### What is being asked
All lines in the records that carry the string "Sherburn" are to be shown.
[Input for this task — start]
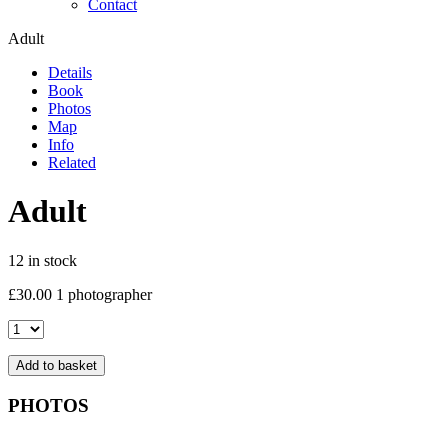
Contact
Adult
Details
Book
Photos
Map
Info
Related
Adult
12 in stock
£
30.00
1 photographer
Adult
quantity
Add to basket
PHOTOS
[Input for this task — finish]
[Input for this task — start]
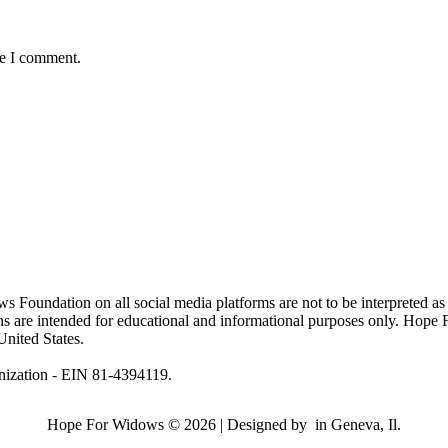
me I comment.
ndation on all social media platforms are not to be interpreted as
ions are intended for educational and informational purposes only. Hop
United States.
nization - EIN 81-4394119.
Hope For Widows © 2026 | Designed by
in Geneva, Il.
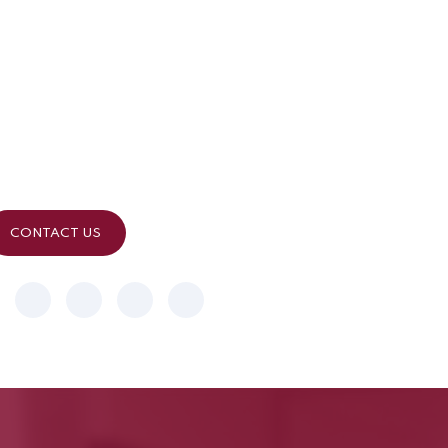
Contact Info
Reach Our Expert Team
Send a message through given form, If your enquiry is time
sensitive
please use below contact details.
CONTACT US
[Input for this task — finish]
[Input for this task — start]
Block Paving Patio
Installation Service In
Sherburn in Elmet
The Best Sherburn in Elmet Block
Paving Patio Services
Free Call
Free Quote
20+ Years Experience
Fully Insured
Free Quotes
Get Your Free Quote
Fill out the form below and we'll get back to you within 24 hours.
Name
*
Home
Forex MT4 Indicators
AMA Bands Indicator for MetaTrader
[Input for this task — finish]
### Exercise output
Sherburn in Elmet
The Best Sherburn in Elmet Block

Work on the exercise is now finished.